Occasionen-Check - Keine Katz im Sack

Occasionenkäufe bergen immer ein gewisses Risiko. Da man kein Kuckucksei erwischen will, empfiehlt sich der gründliche und unabhängige TCS-Test.

Die Winterzeit ist ein guter Moment, um sich einen neuen oder einen gebrauchten Töff zu beschaffen. Besonders jetzt, da der Euro auf die Preise drückt. Allerdings besteht bei Occasionen natürlich immer das Risiko, ein Kuckucksei zu erwischen. Dieses Risiko lässt sich bei einem relativ neuen Modell mit laufender Werksgarantie noch etwas eingrenzen. Doch besonders bei älteren Töff, die privat „ab Platz“ oder „ab MFK“ verkauft werden, ist der Käufer gut beraten, wenn er etwas von der Materie versteht oder einen Sachverständigen beizieht.

Da nicht jeder einen Töffmechaniker zum Freund hat, empfiehlt sich der TCS als offiziell anerkannte und neutrale Fachstelle. Und diese bietet in manchen technischen Zentren den sogenannten «Occasionstest» auch für Motorräder an. Er kostet für TCS-Mitglieder 95 und für Nichtmitglieder 158 Franken. Der Termin ist sinnigerweise vorgängig telefonisch mit dem nächstgelegenen Center zu vereinbaren, dessen Nummer man auf der TCS-Website in Erfahrung bringt.

Der erste Eindruck verrät vieles

Bevor der Experte die Maschine in Augenschein nimmt, prüft er die Dokumente. Diese sind im Idealfall komplett vorhanden und bestehen aus dem Fahrzeugausweis, den Beiblättern für Modifikationen, der Betriebsanleitung und dem Seviceheft. Letzteres verrät, ob alle Wartungsintervalle eingehalten wurden oder ob Lücken zu finden sind. Denn die Service-Geschichte des Fahrzeugs ist ein Indiz dafür, wie im Allgemeinen mit ihm umgegangen wurde.

„Bei der ersten Augenscheinnahme ist der erste Eindruck vielsagend“, erklärt Daniel Kohler, Motorradexperte bei der TCS-Sektion Aargau.
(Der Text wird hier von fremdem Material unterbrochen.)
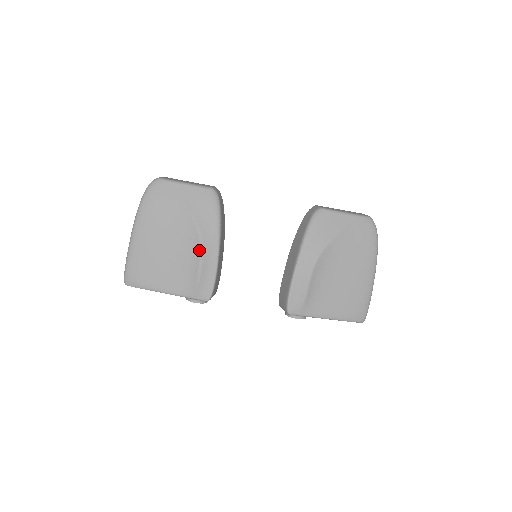
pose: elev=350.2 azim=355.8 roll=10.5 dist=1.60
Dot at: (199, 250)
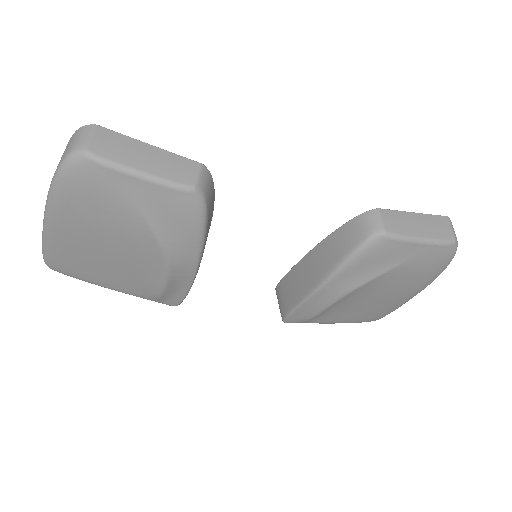
Dot at: (164, 272)
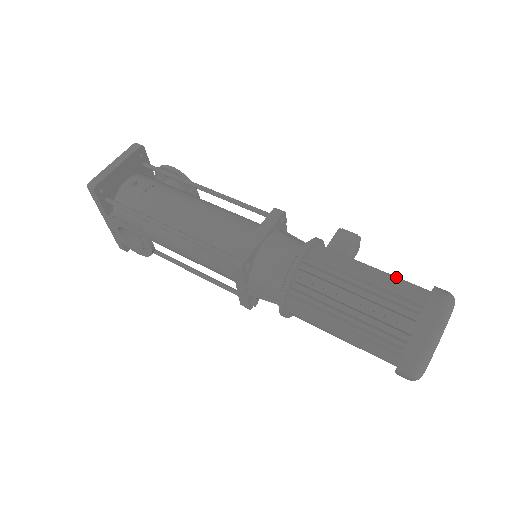
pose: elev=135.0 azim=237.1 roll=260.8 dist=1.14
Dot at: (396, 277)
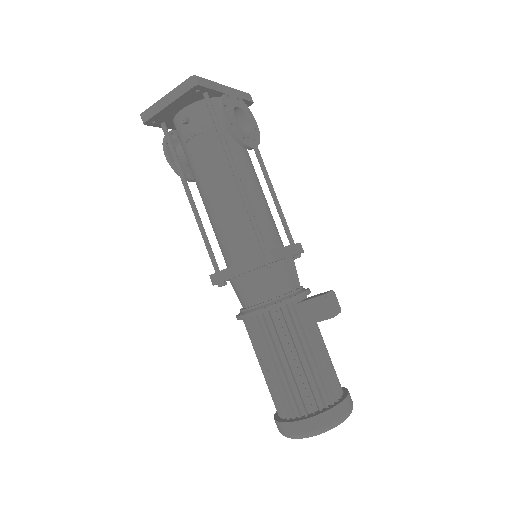
Dot at: (315, 377)
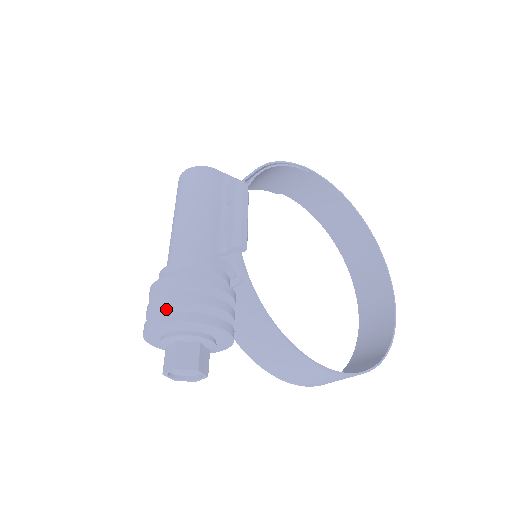
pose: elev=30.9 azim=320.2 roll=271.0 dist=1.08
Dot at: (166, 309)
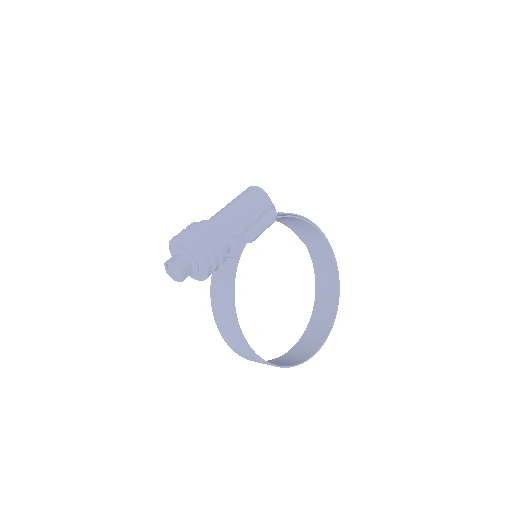
Dot at: (189, 236)
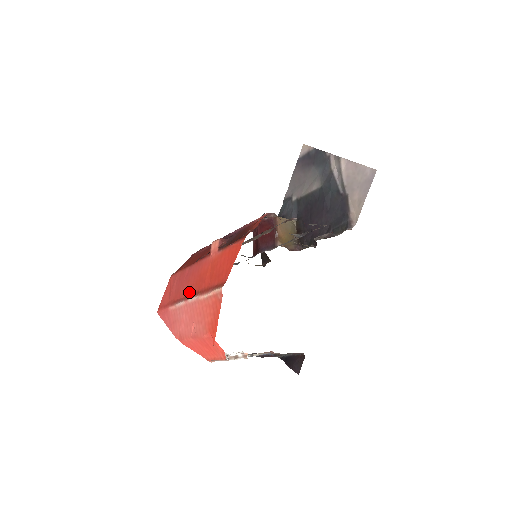
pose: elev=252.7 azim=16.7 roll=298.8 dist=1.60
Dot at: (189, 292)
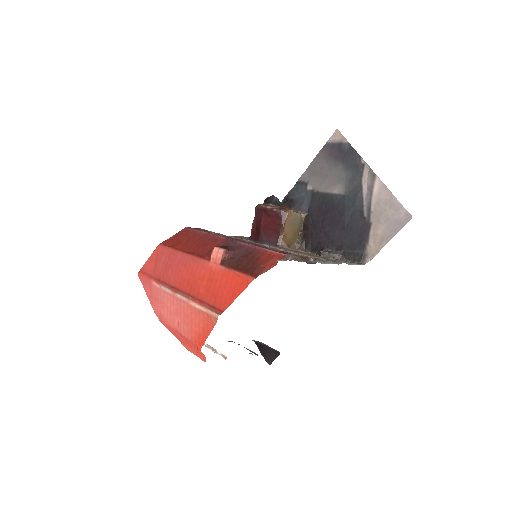
Dot at: (178, 285)
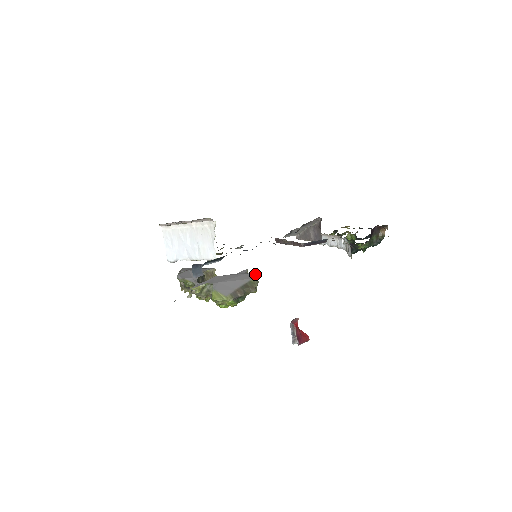
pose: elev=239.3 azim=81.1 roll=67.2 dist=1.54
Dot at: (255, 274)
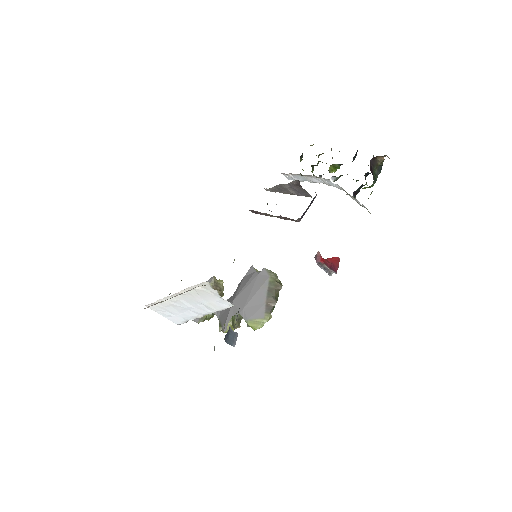
Dot at: (267, 270)
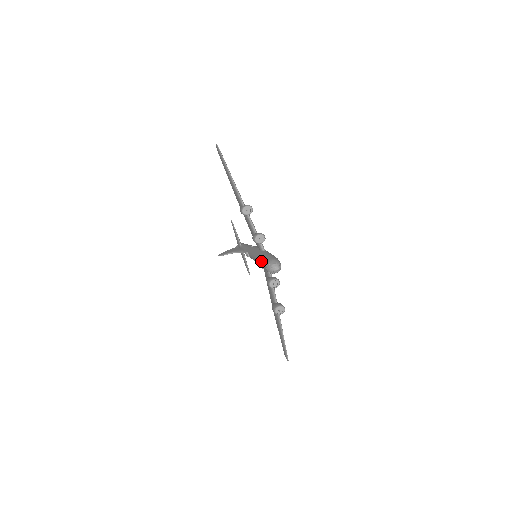
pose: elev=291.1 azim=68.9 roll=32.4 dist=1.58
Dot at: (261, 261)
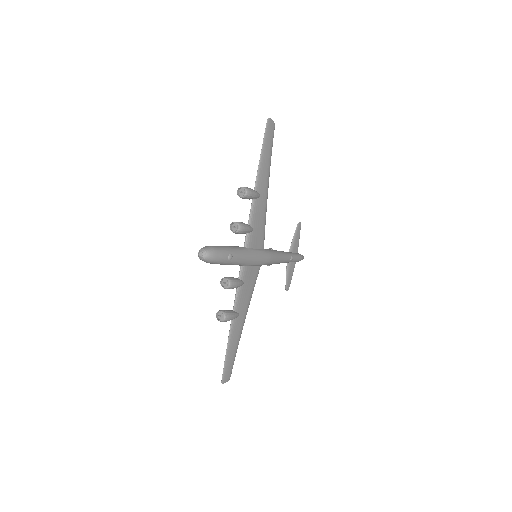
Dot at: occluded
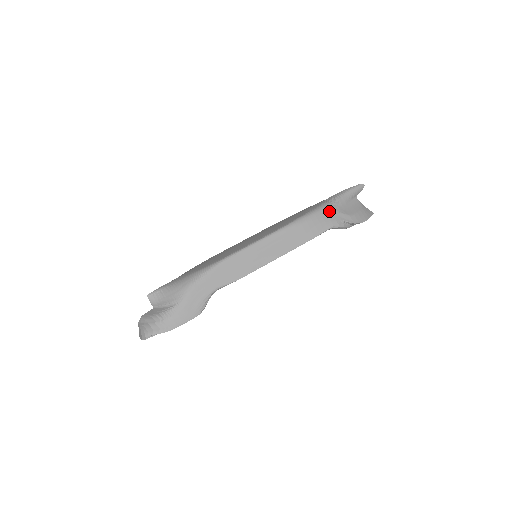
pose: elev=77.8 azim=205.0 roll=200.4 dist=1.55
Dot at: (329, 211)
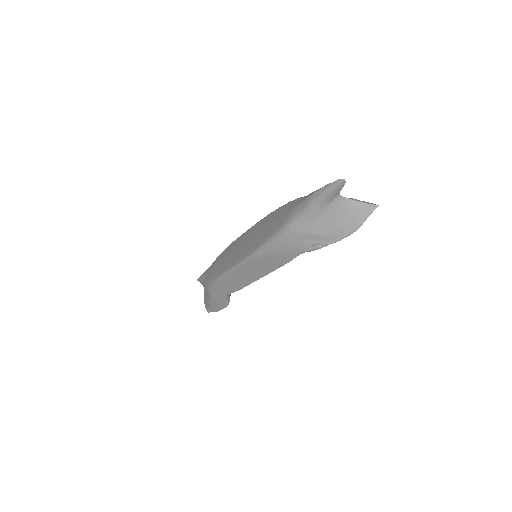
Dot at: (293, 235)
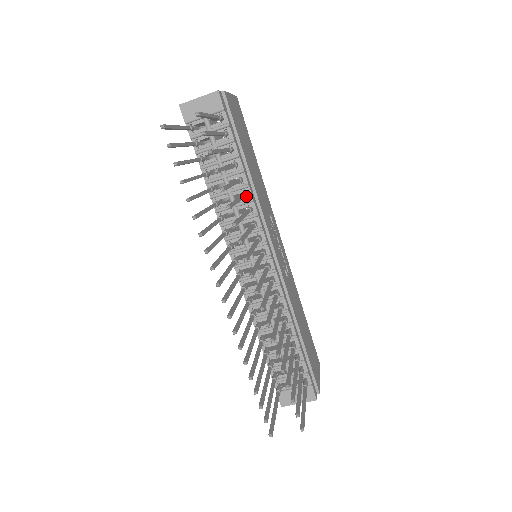
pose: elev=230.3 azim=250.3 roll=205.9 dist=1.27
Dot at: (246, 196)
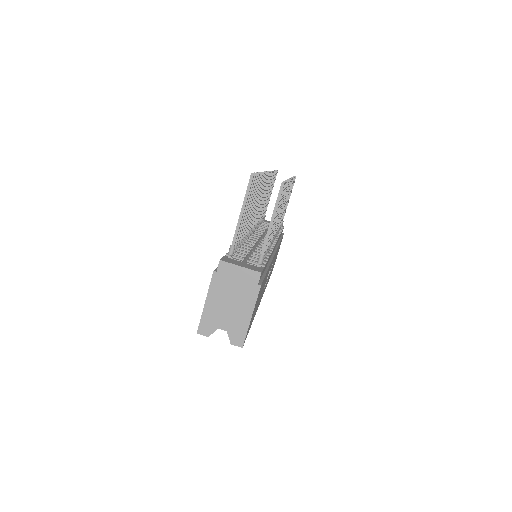
Dot at: occluded
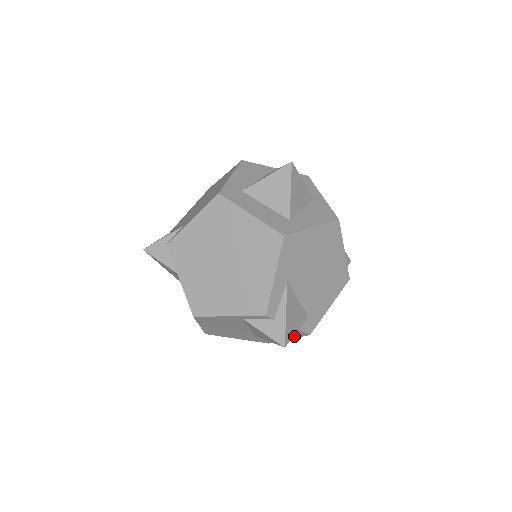
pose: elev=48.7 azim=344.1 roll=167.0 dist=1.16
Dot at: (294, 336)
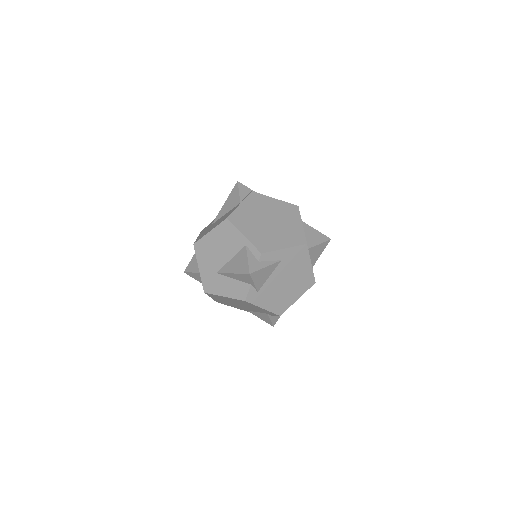
Dot at: (234, 295)
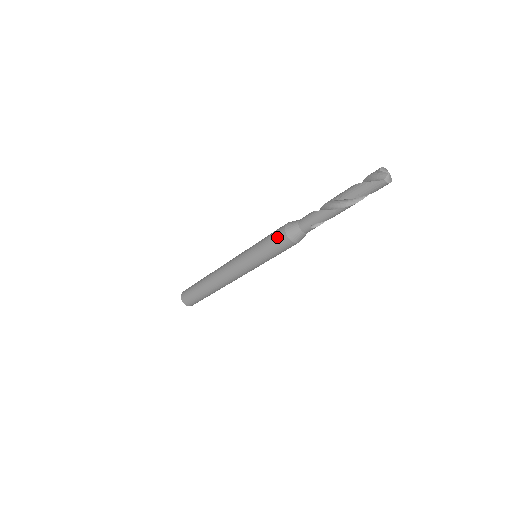
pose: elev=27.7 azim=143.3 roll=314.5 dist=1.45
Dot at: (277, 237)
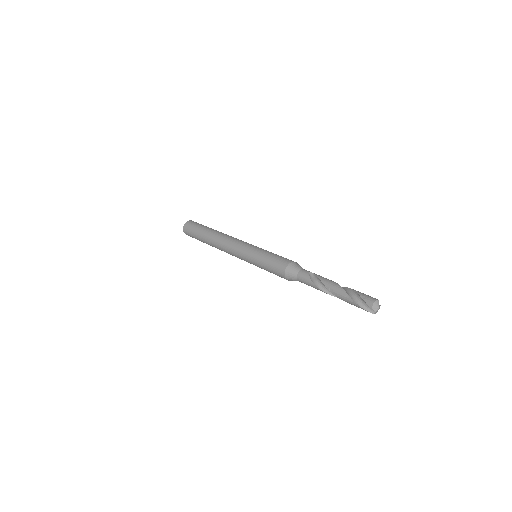
Dot at: (277, 274)
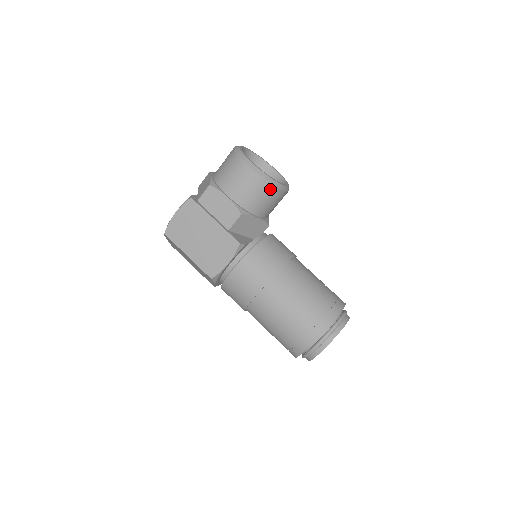
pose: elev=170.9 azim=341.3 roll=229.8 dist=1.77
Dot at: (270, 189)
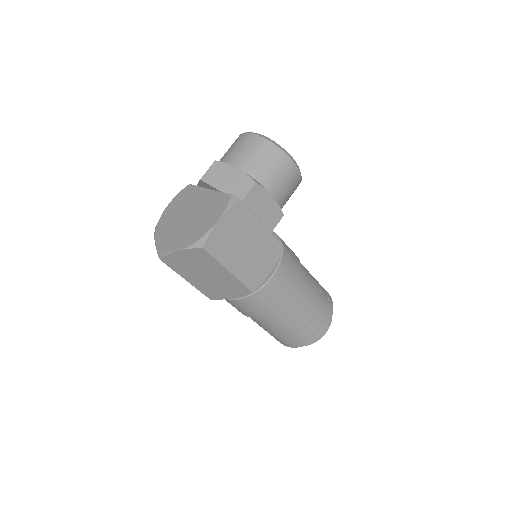
Dot at: occluded
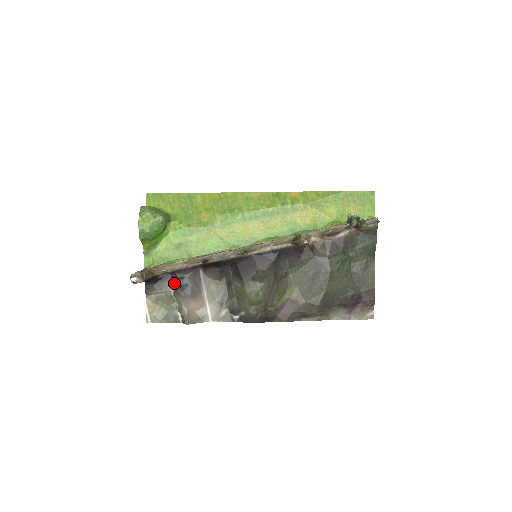
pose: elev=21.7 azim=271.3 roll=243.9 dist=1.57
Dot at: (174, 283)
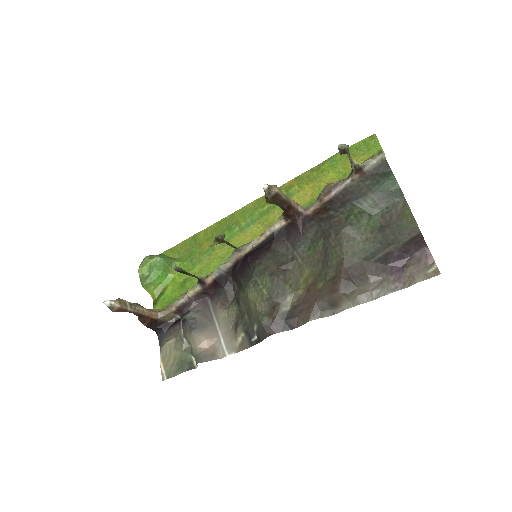
Dot at: occluded
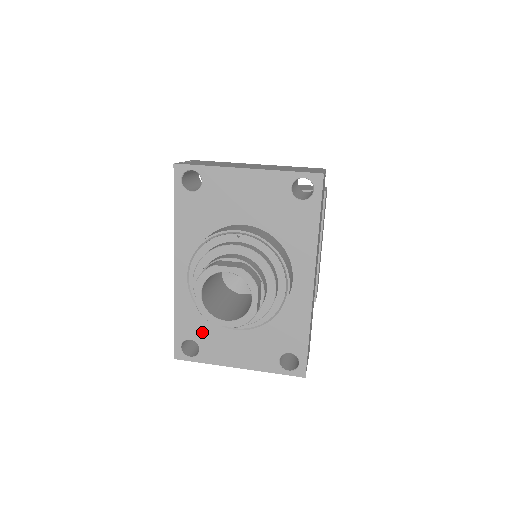
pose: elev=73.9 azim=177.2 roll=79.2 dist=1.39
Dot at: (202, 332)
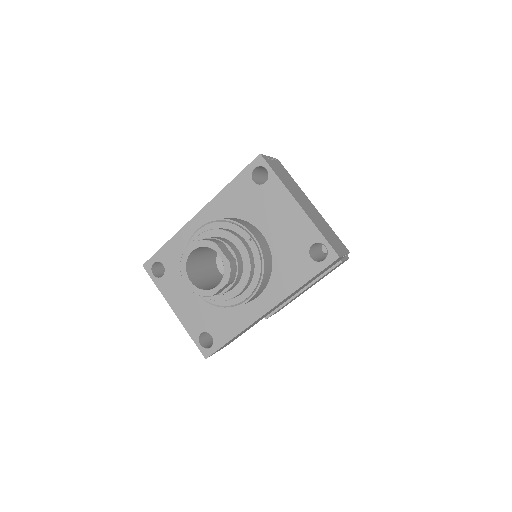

Wirkt die Maschine gepflegt oder heruntergeritten? In der Regel setzt sich dieser Eindruck bis ins Detail fort. In der Folge werden die einzelnen technischen Komponenten geprüft und zum Schluss geht’s noch auf eine Probefahrt.

Detaillierter als die MFK

Im Gegensatz zu den gesetzlich vorgeschriebenen periodischen Fahrzeugprüfungen interessiert sich der Experte nicht nur dafür, ob die gesetzlichen Bestimmungen und Grenzwerte eingehalten werden. Er gibt auch ein Urteil ab, in welchem Zustand sich die Komponenten des Fahrzeugs befinden.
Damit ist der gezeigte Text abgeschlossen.